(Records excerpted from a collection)
□ □ □ □ □ □ □

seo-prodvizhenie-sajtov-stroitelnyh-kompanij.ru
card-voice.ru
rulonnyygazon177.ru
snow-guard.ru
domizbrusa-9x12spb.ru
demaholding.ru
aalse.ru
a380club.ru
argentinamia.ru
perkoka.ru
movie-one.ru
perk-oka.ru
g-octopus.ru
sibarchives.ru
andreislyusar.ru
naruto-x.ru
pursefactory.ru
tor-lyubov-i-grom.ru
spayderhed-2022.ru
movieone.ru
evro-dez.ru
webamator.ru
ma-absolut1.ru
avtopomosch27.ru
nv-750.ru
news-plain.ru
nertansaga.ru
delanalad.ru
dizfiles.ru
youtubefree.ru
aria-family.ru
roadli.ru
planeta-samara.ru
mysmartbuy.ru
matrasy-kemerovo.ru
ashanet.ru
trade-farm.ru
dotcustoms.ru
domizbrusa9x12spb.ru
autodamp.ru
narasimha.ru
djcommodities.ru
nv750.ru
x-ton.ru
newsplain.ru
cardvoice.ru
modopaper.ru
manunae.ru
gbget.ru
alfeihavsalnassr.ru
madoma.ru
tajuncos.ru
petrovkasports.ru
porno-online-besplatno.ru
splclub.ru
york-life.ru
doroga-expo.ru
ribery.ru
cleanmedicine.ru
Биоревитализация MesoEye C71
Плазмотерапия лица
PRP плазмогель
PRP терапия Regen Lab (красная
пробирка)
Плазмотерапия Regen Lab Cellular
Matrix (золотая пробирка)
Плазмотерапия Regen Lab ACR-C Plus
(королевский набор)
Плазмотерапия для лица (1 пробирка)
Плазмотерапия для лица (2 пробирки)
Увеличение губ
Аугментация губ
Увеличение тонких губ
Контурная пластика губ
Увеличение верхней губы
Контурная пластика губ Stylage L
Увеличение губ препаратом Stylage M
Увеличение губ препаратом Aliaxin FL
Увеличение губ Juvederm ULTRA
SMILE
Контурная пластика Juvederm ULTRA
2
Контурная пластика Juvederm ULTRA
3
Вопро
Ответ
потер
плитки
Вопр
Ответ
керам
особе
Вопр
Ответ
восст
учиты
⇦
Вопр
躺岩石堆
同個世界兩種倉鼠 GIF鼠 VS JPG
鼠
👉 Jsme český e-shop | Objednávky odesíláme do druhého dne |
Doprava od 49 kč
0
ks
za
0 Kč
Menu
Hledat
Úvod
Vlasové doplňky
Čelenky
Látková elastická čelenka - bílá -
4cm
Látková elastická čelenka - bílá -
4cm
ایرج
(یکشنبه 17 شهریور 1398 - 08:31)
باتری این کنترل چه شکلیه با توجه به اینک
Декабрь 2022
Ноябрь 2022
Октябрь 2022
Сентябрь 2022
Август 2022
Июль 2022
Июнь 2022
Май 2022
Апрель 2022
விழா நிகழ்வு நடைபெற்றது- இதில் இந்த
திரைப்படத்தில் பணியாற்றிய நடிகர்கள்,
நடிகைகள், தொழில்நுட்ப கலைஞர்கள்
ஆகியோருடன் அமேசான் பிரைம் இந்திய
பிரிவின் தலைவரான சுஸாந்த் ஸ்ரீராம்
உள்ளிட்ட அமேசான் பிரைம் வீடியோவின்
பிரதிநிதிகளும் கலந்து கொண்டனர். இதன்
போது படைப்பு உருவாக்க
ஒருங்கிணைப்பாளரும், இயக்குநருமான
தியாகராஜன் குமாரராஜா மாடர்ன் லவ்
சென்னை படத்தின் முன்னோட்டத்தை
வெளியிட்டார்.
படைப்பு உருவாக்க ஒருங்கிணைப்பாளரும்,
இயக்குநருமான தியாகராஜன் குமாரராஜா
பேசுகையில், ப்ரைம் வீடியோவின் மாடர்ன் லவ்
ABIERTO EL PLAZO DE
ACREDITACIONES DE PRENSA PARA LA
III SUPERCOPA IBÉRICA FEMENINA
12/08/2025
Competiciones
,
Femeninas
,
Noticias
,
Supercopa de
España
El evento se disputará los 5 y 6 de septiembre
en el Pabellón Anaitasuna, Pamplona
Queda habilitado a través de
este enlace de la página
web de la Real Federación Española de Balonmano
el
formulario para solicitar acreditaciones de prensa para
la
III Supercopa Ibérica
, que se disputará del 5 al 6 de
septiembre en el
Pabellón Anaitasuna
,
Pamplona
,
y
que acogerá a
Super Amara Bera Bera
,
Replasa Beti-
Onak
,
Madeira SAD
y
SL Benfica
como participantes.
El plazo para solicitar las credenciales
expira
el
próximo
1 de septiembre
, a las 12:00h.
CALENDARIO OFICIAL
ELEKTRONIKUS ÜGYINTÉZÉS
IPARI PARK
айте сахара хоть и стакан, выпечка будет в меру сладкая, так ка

□ □ □ □ □ □ □

* **WHAT THE EXERCISE ASKS**:
Copy out each line of the records where the string "Anaitasuna" appears.

* **SOLUTION TO THIS PROBLEM**:
en el Pabellón Anaitasuna, Pamplona
Pabellón Anaitasuna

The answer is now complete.